It’s a New Year. The calendar has turned. If you’re on social media, likely much of your Facebook or Twitter feed has been devoted in recent weeks to the occasion, with year-end remembrances and best-of the year posts, as well as New Year Resolutions declared (and perhaps already confessed to being broken), and hopes for this year articulated. There are not many times that our culture recognizes the value of taking time to pause and reflect on one’s state of life, but the turning of the calendar is one of them, as we all say goodbye to the good and the bad we experienced in 2015 and welcome whatever 2016 will bring.
In a way, it’s rather arbitrary. It’s really just one more change of a day to another, right? Why does the globe choose this particular occasion, roughly a week or so after the winter solstice, to stop and take stock? Why not choose a prettier season with nicer weather, say some time in the spring or summer, to ponder? Clearly the near-universality of our current calendar system is the cause, as all of us, from Beijing to Beirut to Berkeley, collectively experience a change of date that we don’t experience that often. And though the number change might be mundane, it reminds us that change has indeed taken place, inviting us to reflect on and discern what, perhaps beyond the mundane, has changed this year, and in what ways do we still hope for change.

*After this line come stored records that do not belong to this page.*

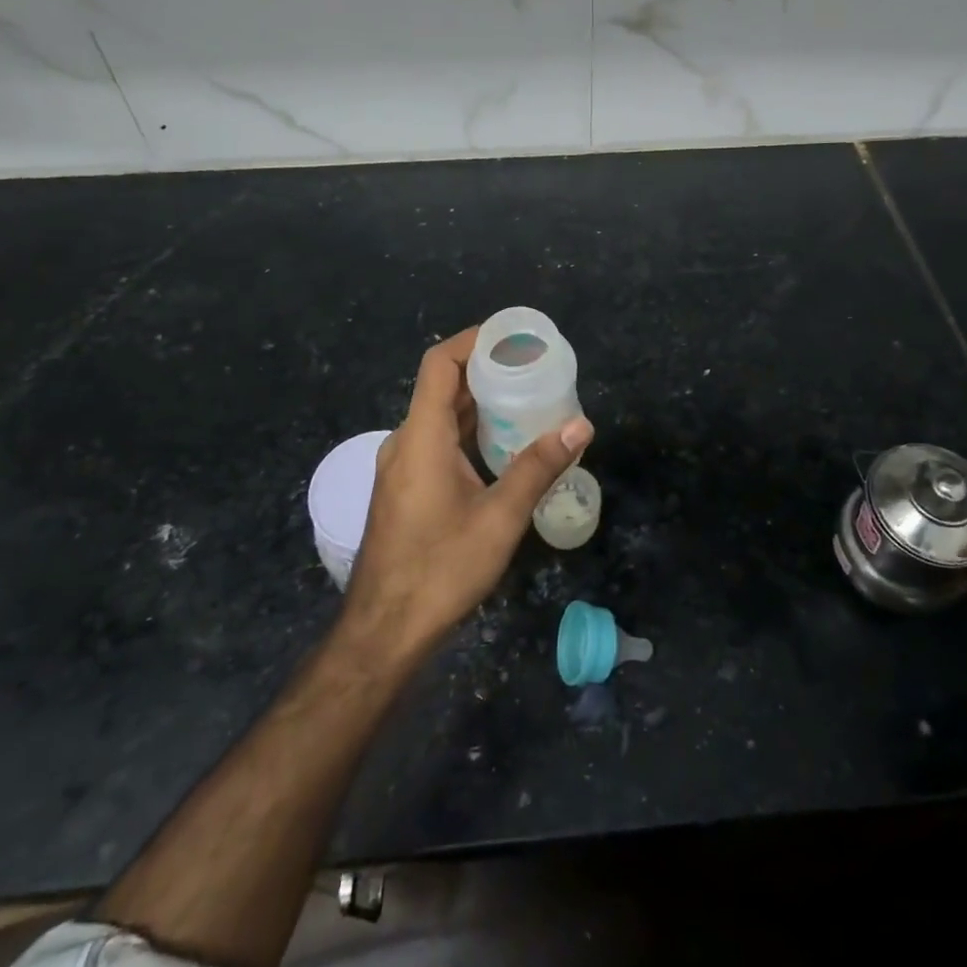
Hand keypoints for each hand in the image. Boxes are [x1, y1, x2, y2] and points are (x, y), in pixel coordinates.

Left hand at [342, 327, 593, 664]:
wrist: (385, 631)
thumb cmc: (441, 569)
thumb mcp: (500, 517)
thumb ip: (538, 467)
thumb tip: (581, 425)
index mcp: (421, 436)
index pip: (440, 364)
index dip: (473, 340)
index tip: (513, 336)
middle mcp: (405, 442)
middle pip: (443, 387)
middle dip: (487, 372)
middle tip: (534, 369)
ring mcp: (401, 467)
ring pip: (441, 418)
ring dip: (480, 405)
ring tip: (527, 401)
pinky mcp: (405, 489)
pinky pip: (437, 443)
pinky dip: (469, 432)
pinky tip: (503, 447)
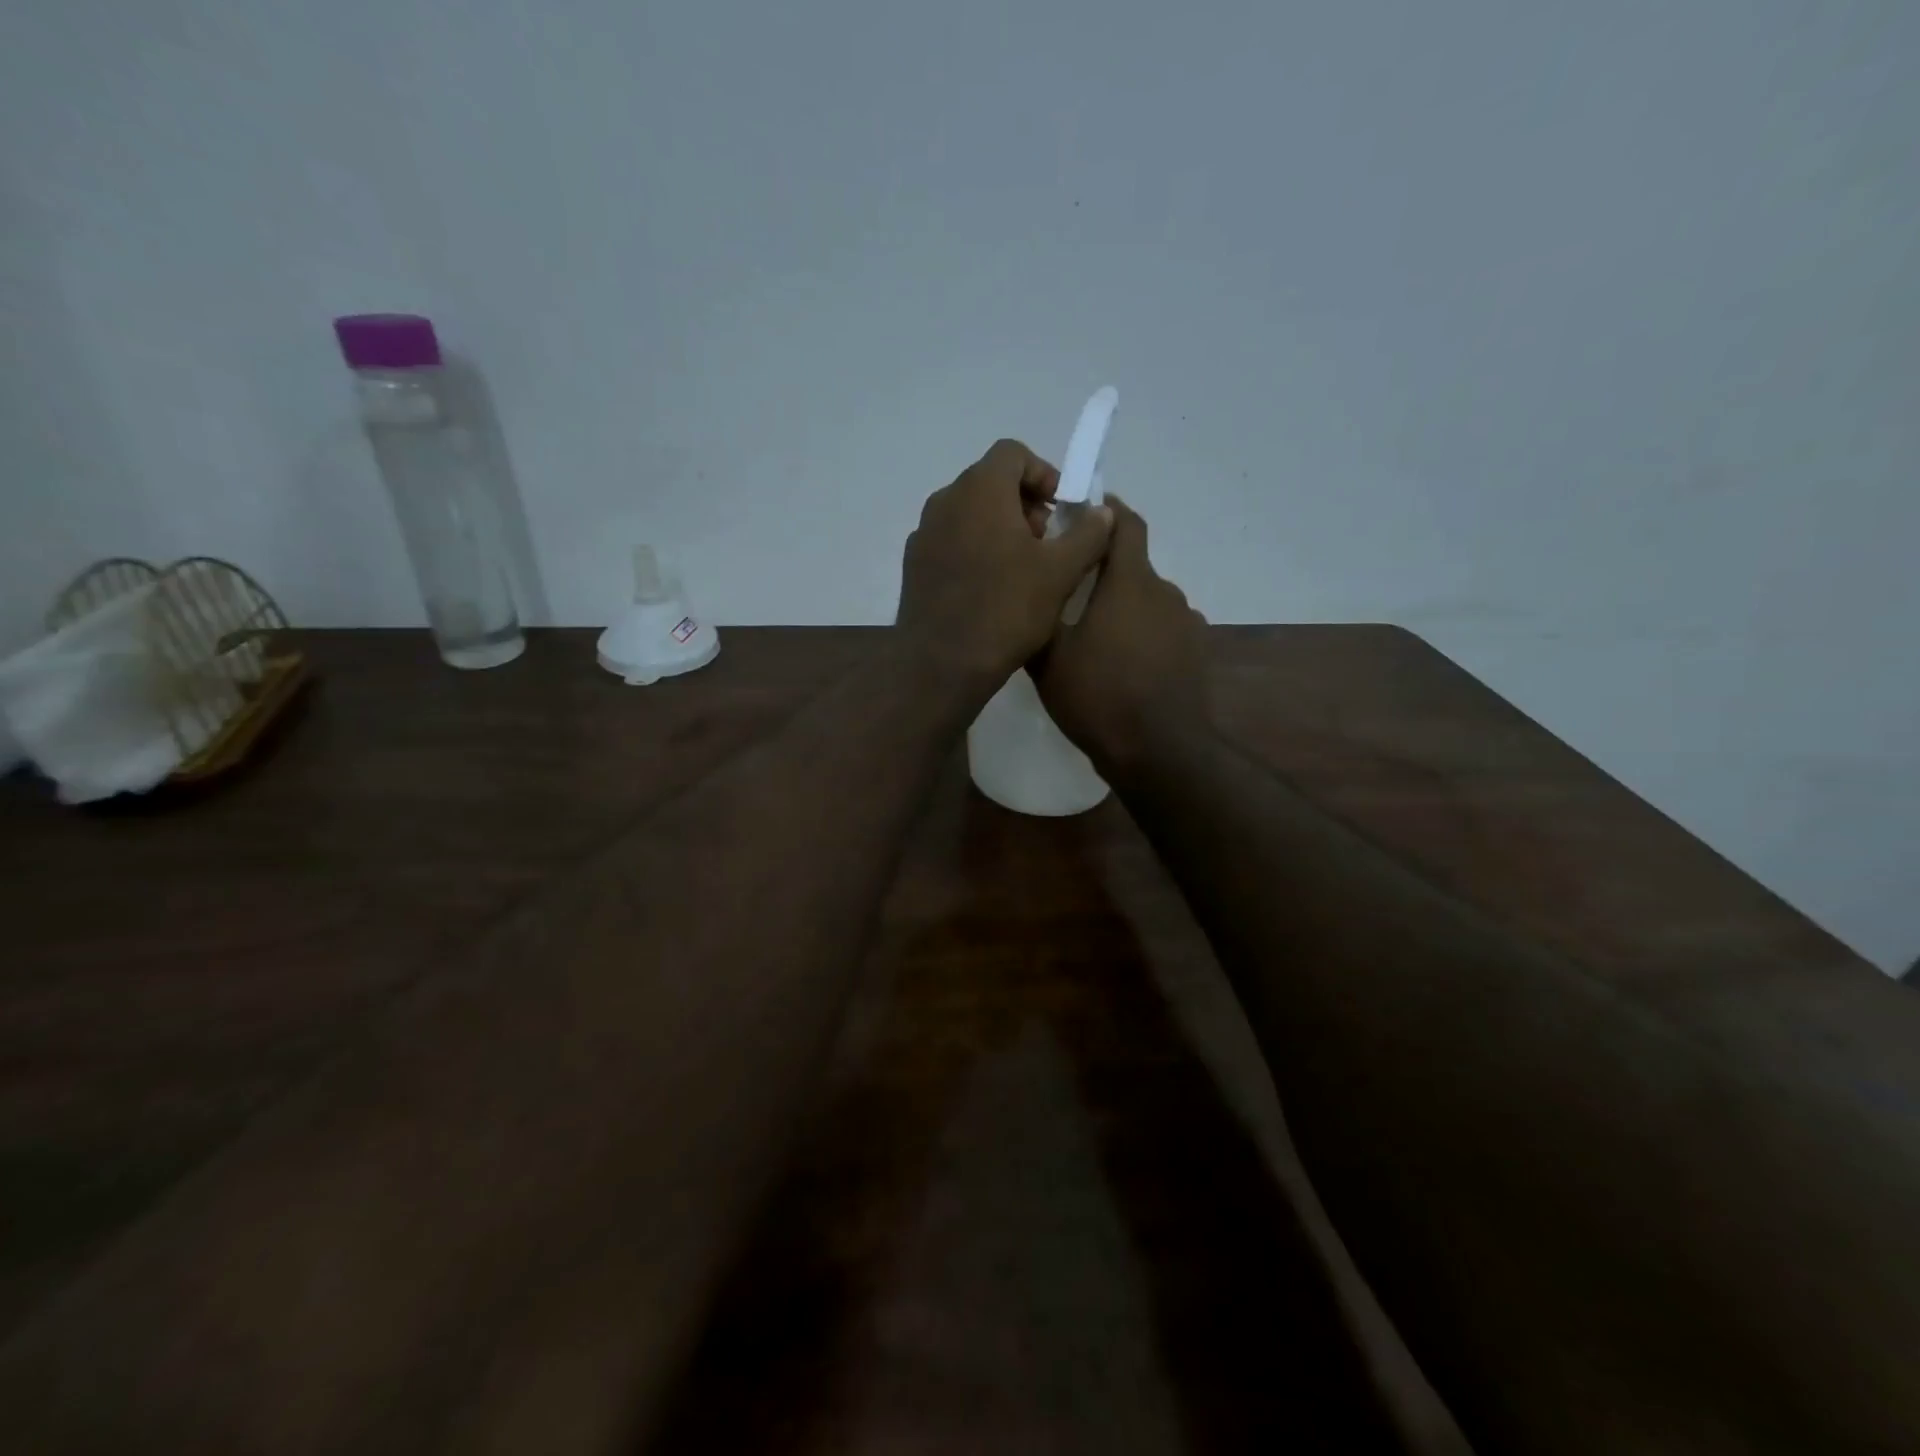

The calendar is also a reminder that our life is lived not as a series of random, disconnected moments, but as a longer story that is told in real time. That attachment to time means that our life on earth is finite; that there are only so many days in which our live’s story will be written. The psalmist behind Psalm 39, possibly David, recognized this sobering and centering reality when he prayed these words:
4 “Show me, Lord, my life’s end and the number of my days;
let me know how fleeting my life is.
5 You have made my days a mere handbreadth; the span of my years is as nothing before you.
Everyone is but a breath, even those who seem secure.
6 Surely everyone goes around like a mere phantom;
in vain they rush about, heaping up wealth without knowing whose it will finally be.
7 But now, Lord, what do I look for? My hope is in you.
8 Save me from all my transgressions; do not make me the scorn of fools.”
Perhaps this is some of why we feel pulled to ponder our state of affairs. Like the psalmist, we want to live each day in the reality that our life is but “a breath” before God. Yet we also long for it to be a breath which will have meaning and depth and joy, as well as root us into something eternal; something beyond this span of years that is “as nothing” before Universal Transcendent Life.
So in the spirit of the psalmist and the spirit of the season, and with the acknowledgement that our life is well served by incorporating rhythms of rest, remembrance, and reflection, whatever the cause, I invite you this week to consider the following questions. Some of them are for pondering the year that has just passed and the lessons learned therein. Others are for considering the year that has just begun, and what we hope we will see in these next three hundred and fifty some days. My hope is you can find a moment to put your feet up and grab a cup of coffee or a glass of wine. Read them. Sit with them. Take them in. See which ones stir you. Ask them before Jesus and listen to the voice in your spirit to see if Jesus might speak through it. Discuss your thoughts on them with a friend or partner. Write down the answers that come to mind. And bring those answers and hopes to Jesus as you join me in praying for the year we have begun.
As you consider 2015:
What went well in the last year?
What were your highlights?
What were your challenges?
What new thing(s) did you learn about Jesus?
What did you learn about yourself?
And as you consider 2016:
What do you hope for in the next year?
What new goals do you have? How do you hope your previous goals will be advanced?
Who do you want to connect with more in the year to come?
In what ways do you hope to grow this year? What are you willing to change to enable growth?
What kind of leader, peer, friend, partner, parent (and other roles) do you want to be?
What is Jesus inviting you to press into this year?
In the next week, I'll be posting about some of my answers to those questions, both personally, as well as for Haven. And I look forward to seeing how our stories will continue to be woven together into something bigger than any of us in the year to come.